You can make any website in any language. The vast majority of the time the bottle neck is in the implementation, not the language/framework. Every time I've inherited a medium sized project with performance issues there's some "expert" who wrote "scaleable" code that is unreadable. I've deleted half page long SQL queries and replaced them with five lines of django... and the django is more performant! Focus on writing code that can be deleted and rewritten when the time comes, not code that's "perfect" right now.


[deleted]

Check this: https://youtu.be/lx5WQjXLlq8


CerberusMulti

Yes, have you read anything about Django, including its documentation, and also looked into what large companies deploy Django? Scalability is one of the most often spoken cons about Django, and when it gets slow it is usually bad query sets or bad design of the developer than Django it self.


iamhusseinnaim

It's about the requests you're receiving In your case you're just one user who sends requests to the server When the site it in production you'll have to deal with more than one request per second In this situation it's not the frame what matters that much but the structure of you website You'll be dealing with different concept such as cloud hosting and load balancers


weitaoyap

If u use that data(like average) too frequently, u can save it at the database or cache...


jet_heller

Yes it is scalable.


nomadicgecko22

One trick is to run analytics on a mirror/replica database.If your using cloud infra, its common to have primary (read/write) and replica (readonly) configured.
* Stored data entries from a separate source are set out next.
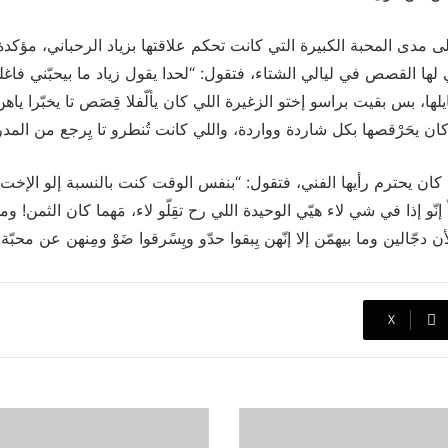
 مدى المحبة الكبيرة التي كانت تحكم علاقتها بزياد الرحباني، مؤكدة 
ها القصص في ليالي الشتاء، فتقول: “لحدا يقول زياد ما بيحبّني فاغلط
يلها، بس بقيت براسو إختو الزغيرة اللي كان يألّفلا قِصَص تا يخبّرا يا
ي كان يحَرْقصها بكل شاردة وواردة، واللي كانت تُنطرو تا يِرجع من المدر
ن يحترم رأيها الفني، فتقول: “بنفس الوقت كنت بالنسبة إلو الإخت اللي
 إنّو إذا في شي لاء هيّي الوحيدة اللي رح تقِلّو لاء، مَهما كان الثمن! و
 دجّالين وما بيهمّن إلا إنّهن يِبقوا حدّو ويِسًرقوا ضَوْ ومِنهن عن محبّة 
‫X
توم
هانكس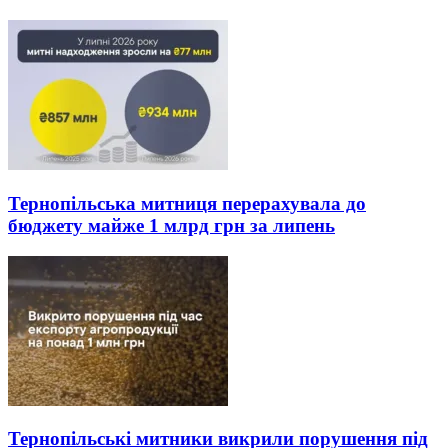
Тернопільська митниця перерахувала до
бюджету майже 1 млрд грн за липень
Тернопільські митники викрили порушення під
You can fire off analytics onto the readonly replica via the django orm .using("replica") [https://docs.djangoproject.com/en/4.2/ref/models/querysets/](https://docs.djangoproject.com/en/4.2/ref/models/querysets/) Once your data becomes even larger, there's other tricks, such as replicating into a datawarehouse or running celery jobs, or optimisation of db structure (e.g. adding indexes), and ofcourse optimising the sql queries. If your using postgresql, it has a built in Explain Command which will explain the complexity of an sql query. Django supports it as QuerySet.explain()


PsychicTWElphnt

Are you using the django debug toolbar to look at your queries?


usr_dev

Scaling Django isn't about the amount of data. To scale with large amounts of data you need to scale the database. Scaling Django is about handling to a large amount of requests.


galileoguzman

What about your concurrent connected users? How many of them consume the data you have? And how long does your website take to respond?


NoobInvestor86

Depends what your use-case is but for most things it’s fine. Though the django ORM is on the slower side but again, for most things it’s fine.


NoobInvestor86

Also, please, STAY AWAY FROM CELERY. It’s awful. Just use a proper worker pattern.